I really really do not want to do this. I hope you step up today or it will be the last time I put myself out for you.You have interfered where you should not have and now things are going to be a mess. This mess will impact my life as well as my relationship with my kid. Shame on you for being so self centered and not seeing the repercussions.

So you have been unemployed for 5 months now and earned $1500 for schedule C income this year and don’t want to hand over a penny for taxes because you “don’t want to work for nothing”.

In other words you want me to work 70 hours of changing adult diapers to net enough to cover your taxes. In addition to all the other hours so you can get a weekly allowance and to cover all of our expenses.

Sounds fair to me. Said no one ever.

Ross-Simons I am not happy with you. Your customer service department said you would likely repair or replace my item for free. So I paid to send it back, and now you’ll do NOTHING. Why did I get my hopes up? Great customer service… NOT.
ETA - when I received the necklace I thought the Stone was much too heavy for the lightweight chain you put it on, but I didn’t want to hur my husband’s feelings by returning it. Now you say it can’t even be fixed. ARGHH!

DS was empaneled on a jury today.

Yes, I encouraged him to dodge the summons, which arrived like clockwork, while in college. I helped him stretch the truth, to avoid having to appear. It simply wasn’t possible for him to be present. No way would his mind have been available to fairly and without prejudice sit in eventual judgement of another.

Now, as an adult who is able to manage the rest of his life in a way to make this service possible, the defendant is danged lucky to have him sit in that box.

He and I would do it all in the same manner - again.

So now you called and say you have cancer. How sad that my first thought is that it’s another one of your lies. And my 2nd is to wonder how long it will be before you ask for money. it wasn’t today but it’s really like waiting for the other shoe to drop. I’ll probably feel guilty if I’m wrong.

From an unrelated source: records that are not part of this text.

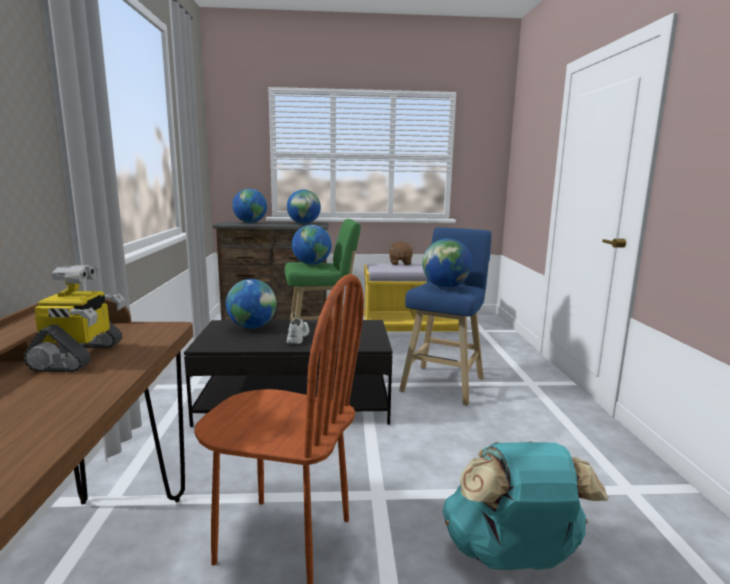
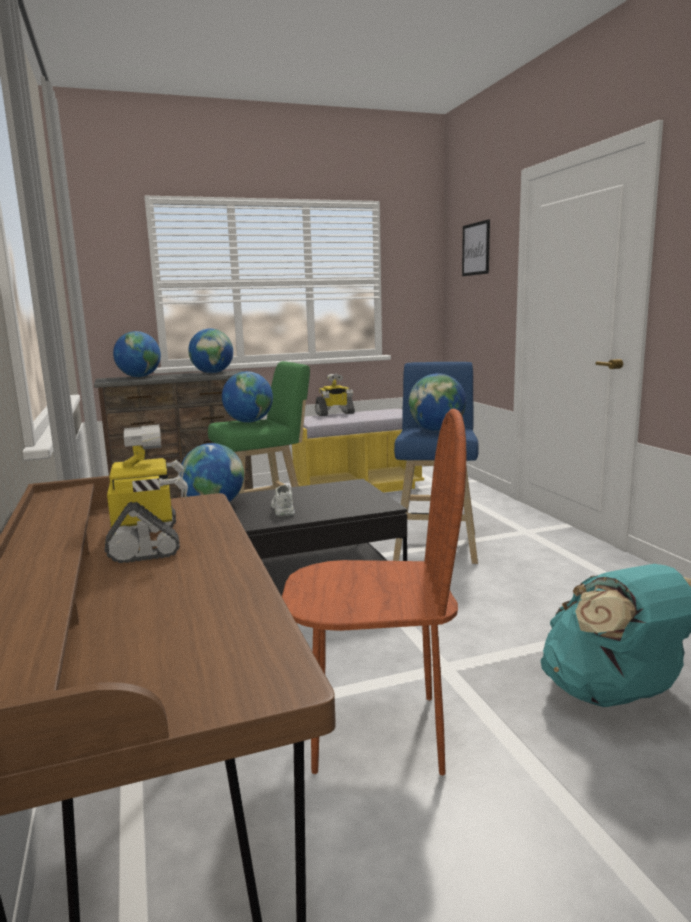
camera: 15 degrees left, 0 degrees up
brown plush toy [389,241,415,265] -> toy robot [315,374,355,416]
none -> picture [462,219,490,276]

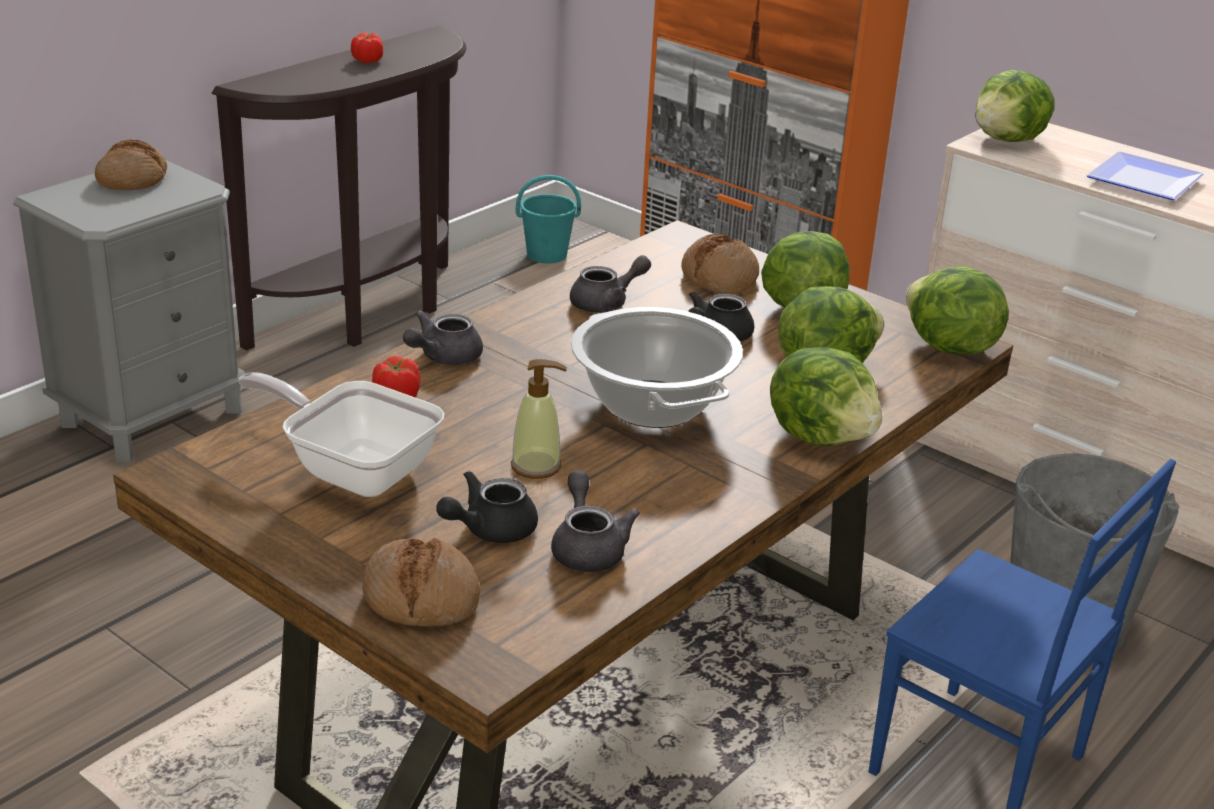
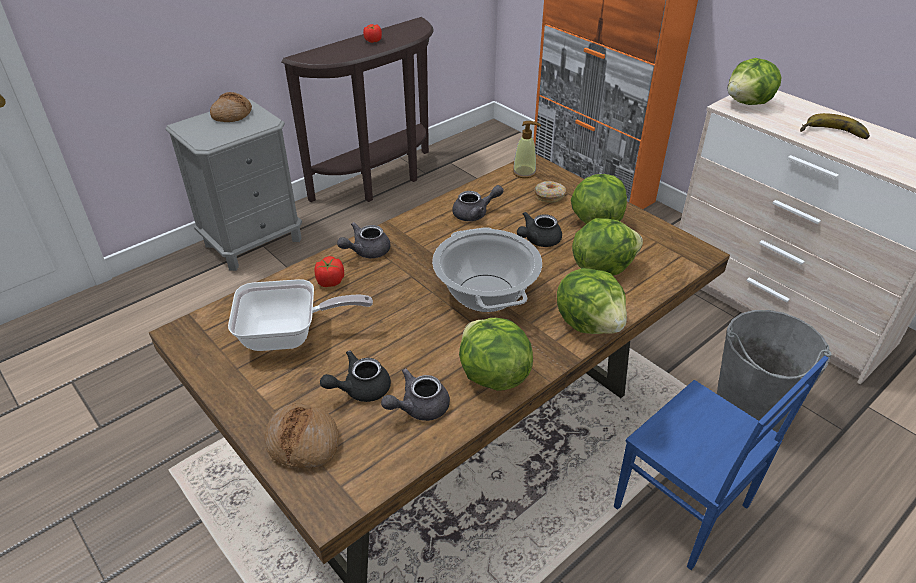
camera: 10 degrees right, 10 degrees up
frying pan [238,372,444,497] -> frying pan turned 135 degrees clockwise [228,279,373,351]
soap dispenser [511,359,567,479] -> soap dispenser moved to [513,121,541,178]
turquoise bucket [516,175,581,264] -> none
grey teapot [551,470,640,572] -> grey teapot turned 120 degrees counterclockwise [381,368,450,421]
bread [681,234,759,294] -> donut [534,181,566,203]
lettuce [906,266,1009,354] -> lettuce moved to [459,318,533,391]
plate [1086,152,1204,200] -> banana [800,113,870,139]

But based on past history, I’ll be much more surprised than guilty.

That’s the price of a lifetime of lies followed by attempts to “borrow” money - No one believes you whether it’s good news or bad.

My kid’s school has decided to cancel the only section of one of her full-year core subject AP classes midyear, so that the teacher can babysit a section of credit recovery (kids who fail a class are required to repeat it as a self-paced online class, so it literally is just sitting in the room and making sure they’re at least pretending to work - no actual instruction).